Indeed, a review of health protocols seems overdue. Earlier in June, Cebu Gov. Gwendolyn "Gwen" Garcia clashed with national health authorities when she issued an executive order that allowed people not to wear face masks in open areas, like beaches and mountain trails. Her decision seemed sensible then, and so does the similar order issued by Cebu City.

Perhaps, the national government should listen more to local officials. They should consider giving them more discretion in setting health guidelines for their respective areas of concern.

After all, Covid-19 cases seem to be under control now, and hospitals are no longer overwhelmed. The vaccination rate is nearing the 70-percent target believed to be needed to reach herd immunity and inoculations are continuing.

Pragmatic Singapore

Anyone doubting the wisdom of not requiring face masks should look at Singapore. Last week, authorities there implemented what Cebu City just tried to do — make face masks optional. The exception was for people taking public transportation and when in health care facilities, like hospitals and nursing homes. The health ministry there also recommended that the elderly and people with compromised immune systems should continue wearing face masks in crowded indoor settings. For everyone else, including students in schools, wearing a face mask is optional.

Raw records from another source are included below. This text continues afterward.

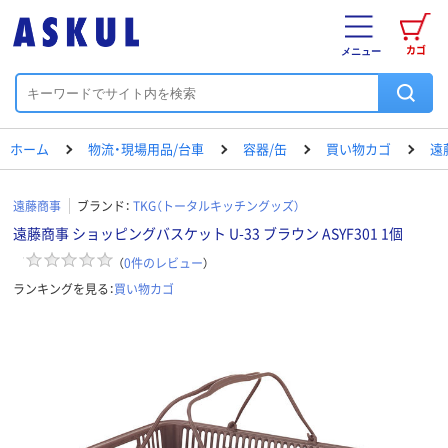
カゴ
メニュー
ホーム
物流・現場用品/台車
容器/缶
買い物カゴ
遠
遠藤商事
ブランド：
TKG（トータルキッチングッズ）
遠藤商事 ショッピングバスケット U-33 ブラウン ASYF301 1個
（
0
件のレビュー
）
ランキングを見る：
買い物カゴ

Even then, 5 out of 10 Singaporeans still prefer to wear face masks, at least for now, according to reports. The point is that people there can choose what is best for themselves. There may be a lesson there for health policymakers here.

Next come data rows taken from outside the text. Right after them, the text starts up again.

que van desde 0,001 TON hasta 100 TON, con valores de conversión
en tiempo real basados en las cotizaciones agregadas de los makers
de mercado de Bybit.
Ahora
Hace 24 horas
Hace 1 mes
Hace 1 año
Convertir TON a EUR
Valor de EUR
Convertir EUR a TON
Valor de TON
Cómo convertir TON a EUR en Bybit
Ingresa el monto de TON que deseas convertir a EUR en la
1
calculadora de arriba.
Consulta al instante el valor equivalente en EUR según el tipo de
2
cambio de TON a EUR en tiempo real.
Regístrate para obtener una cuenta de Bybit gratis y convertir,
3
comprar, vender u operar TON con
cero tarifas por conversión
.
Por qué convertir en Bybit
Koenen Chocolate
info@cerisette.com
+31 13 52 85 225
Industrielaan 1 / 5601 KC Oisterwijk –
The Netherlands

Also, Singapore is not the first country to relax health protocols. In some European countries, for instance, face masks are only required indoors. That has been the practice for some time now, and yet there has been no significant surge in cases.

To wait until Covid-19 is completely gone seems unnecessary and impractical. Besides, many believe that the coronavirus will not go away soon, and that people just have to live with it.

If that is correct, then the new priority perhaps should be to improve vaccination rates. More should be convinced to take booster shots, which may be needed annually to fend off new variants.

As said earlier, sound policies should be based on science, not on what is popular or what others are doing. But the assumption there is that policymakers are responsive to the fluctuating intensity of the health threat.